Может стоит попробовать откатить каким-нибудь образом файлы установки? Сделать что-то типа восстановления данных на самом винчестере...

----------


## johnsm123

> Вобщем на работе слетела конфигурация 1С "Зарплата и Кадры". 
> Как собственно слетела: была скачана с интернета программа декларации 3-НДФЛ... 
> После скачивания попросила установки - была установлена. И насколько я понял, она установилась в директорию конфигурации "3/п и кадры"... После этого, сама конфигурация перестала нормально работать... То ошибка модуля, то исчезли ведоначисления и другие очень важные данные. 
> Программисты смогли восстановить только декабрьскую базу, но это катастрофа... 
> Хочу попросить знающих людей (сам в 1С не очень), чтобы помогли восстановить данные... 
> Очень надо как можно скорее... 
> 
> Может стоит попробовать откатить каким-нибудь образом файлы установки? Сделать что-то типа восстановления данных на самом винчестере...

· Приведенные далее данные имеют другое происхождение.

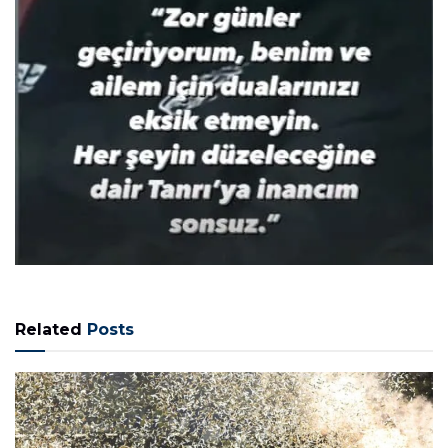
Related
Posts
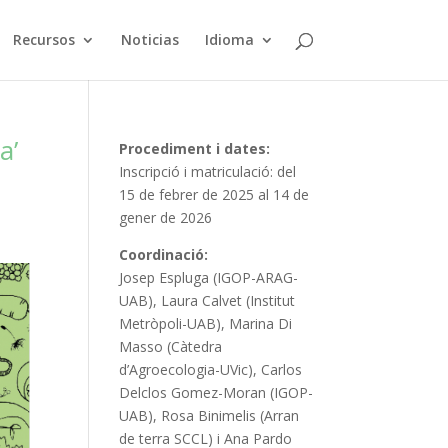
Recursos
Noticias
Idioma
a’
Procediment i dates:
Inscripció i matriculació: del
15 de febrer de 2025 al 14 de
gener de 2026
Coordinació:
Josep Espluga (IGOP-ARAG-
UAB), Laura Calvet (Institut
Metròpoli-UAB), Marina Di
Masso (Càtedra
d’Agroecologia-UVic), Carlos
Delclos Gomez-Moran (IGOP-
UAB), Rosa Binimelis (Arran
de terra SCCL) i Ana Pardo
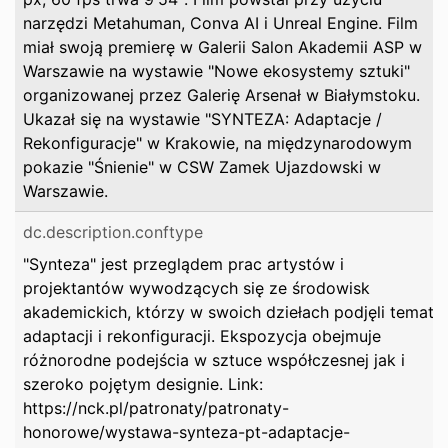
narzędzi Metahuman, Conva AI i Unreal Engine. Film
miał swoją premierę w Galerii Salon Akademii ASP w
Warszawie na wystawie "Nowe ekosystemy sztuki"
organizowanej przez Galerię Arsenał w Białymstoku.
Ukazał się na wystawie "SYNTEZA: Adaptacje /
Rekonfiguracje" w Krakowie, na międzynarodowym
pokazie "Śnienie" w CSW Zamek Ujazdowski w
Warszawie.
dc.description.conftype
"Synteza" jest przeglądem prac artystów i
projektantów wywodzących się ze środowisk
akademickich, którzy w swoich dziełach podjęli temat
adaptacji i rekonfiguracji. Ekspozycja obejmuje
różnorodne podejścia w sztuce współczesnej jak i
szeroko pojętym designie. Link:
https://nck.pl/patronaty/patronaty-
honorowe/wystawa-synteza-pt-adaptacje-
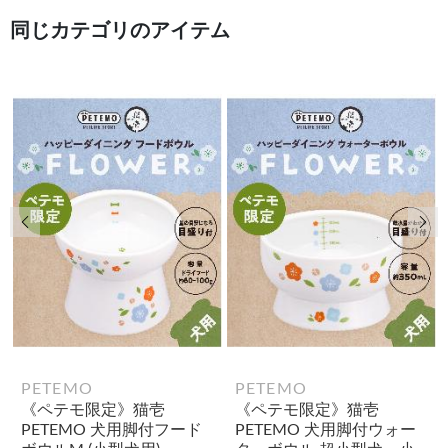
同じカテゴリのアイテム
前の画像
次
PETEMO
PETEMO
《ペテモ限定》猫壱
《ペテモ限定》猫壱
PETEMO 犬用脚付フード
PETEMO 犬用脚付ウォー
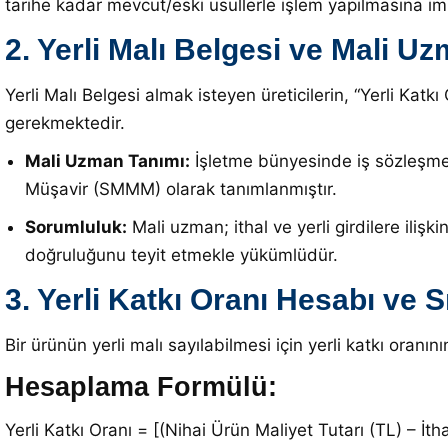
tarihe kadar mevcut/eski usullerle işlem yapılmasına im
2. Yerli Malı Belgesi ve Mali
Yerli Malı Belgesi almak isteyen üreticilerin, “Yerli Kat
gerekmektedir
.
Mali Uzman Tanımı:
İşletme bünyesinde iş sözleşme
Müşavir (SMMM) olarak tanımlanmıştır
.
Sorumluluk:
Mali uzman; ithal ve yerli girdilere ilişk
doğruluğunu teyit etmekle yükümlüdür
.
3. Yerli Katkı Oranı Hesabı ve S
Bir ürünün yerli malı sayılabilmesi için yerli katkı oranın
Hesaplama Formülü:
Yerli Katkı Oranı = [(Nihai Ürün Maliyet Tutarı (TL) – İth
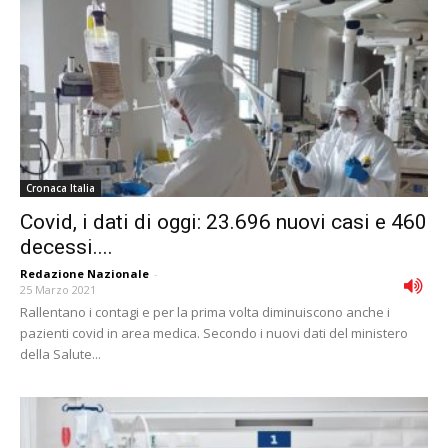
Cronaca Italia
Covid, i dati di oggi: 23.696 nuovi casi e 460
decessi....
Redazione Nazionale
-
25 Marzo 2021
Rallentano i contagi e per la prima volta diminuiscono anche i
pazienti covid in area medica. Secondo i nuovi dati del ministero
della Salute...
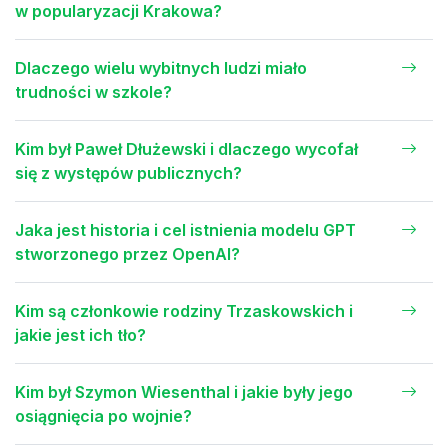
w popularyzacji Krakowa?
Dlaczego wielu wybitnych ludzi miało
trudności w szkole?
Kim był Paweł Dłużewski i dlaczego wycofał
się z występów publicznych?
Jaka jest historia i cel istnienia modelu GPT
stworzonego przez OpenAI?
Kim są członkowie rodziny Trzaskowskich i
jakie jest ich tło?
Kim był Szymon Wiesenthal i jakie były jego
osiągnięcia po wojnie?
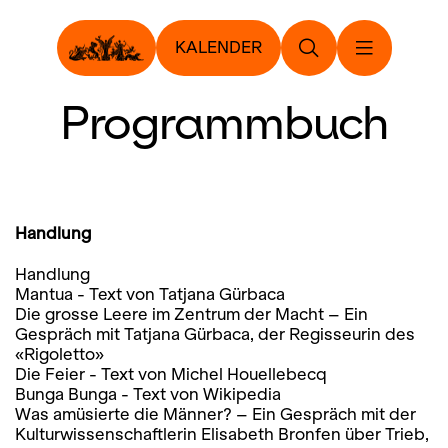
KALENDER
Programmbuch
Handlung
Handlung
Mantua - Text von Tatjana Gürbaca
Die grosse Leere im Zentrum der Macht – Ein
Gespräch mit Tatjana Gürbaca, der Regisseurin des
«Rigoletto»
Die Feier - Text von Michel Houellebecq
Bunga Bunga - Text von Wikipedia
Was amüsierte die Männer? – Ein Gespräch mit der
Kulturwissenschaftlerin Elisabeth Bronfen über Trieb,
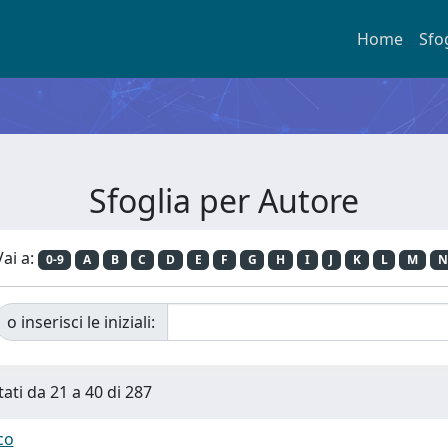
Home
Sfo
Sfoglia per Autore
Vai a:
0-9
A
B
C
D
E
F
G
H
I
J
K
L
M
N
o inserisci le iniziali:
tati da 21 a 40 di 287
co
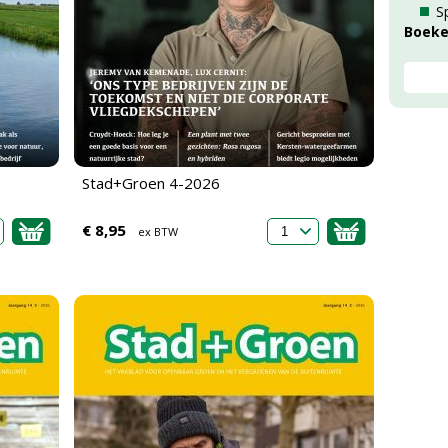
S
Boek
Stad+Groen 4-2026
€ 8,95
ex BTW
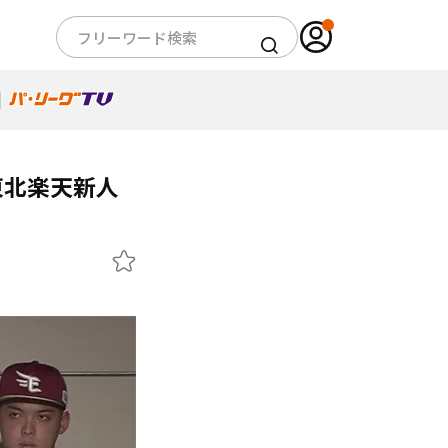
東北楽天新人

это навряд ли поможет, откат назад востанавливает системные данные
если вам не трудно отправте мне саму базу, моя ася 105336381

_Добавлено через 54 секунды_



> это навряд ли поможет, откат назад востанавливает системные данные
> если вам не трудно отправте мне саму базу, моя ася 105336381


и желательно не ту базу которую уже ковыряли программисты, а ту которая сразу же после установки

----------


## rumtab

Ну когда Мы научимся делать архив базы периодически, тем более перед изменениями базыИ?

----------


## segabu

Мдяя.. Админы делятся на тех, кто не делает бэкапы и тех, кто УЖЕ делает бэкапы =)

----------


## gfulk

> Вобщем на работе слетела конфигурация 1С "Зарплата и Кадры". 
> Как собственно слетела: была скачана с интернета программа декларации 3-НДФЛ... 
> После скачивания попросила установки - была установлена. И насколько я понял, она установилась в директорию конфигурации "3/п и кадры"... После этого, сама конфигурация перестала нормально работать... То ошибка модуля, то исчезли ведоначисления и другие очень важные данные. 
> Программисты смогли восстановить только декабрьскую базу, но это катастрофа... 
> Хочу попросить знающих людей (сам в 1С не очень), чтобы помогли восстановить данные... 
> Очень надо как можно скорее... 
> 
> Может стоит попробовать откатить каким-нибудь образом файлы установки? Сделать что-то типа восстановления данных на самом винчестере...


Не могу представить, как программа для подготовки сведений 3НДФЛ могла подпортить 1С. У них совершенно разных формат хранения данных...

----------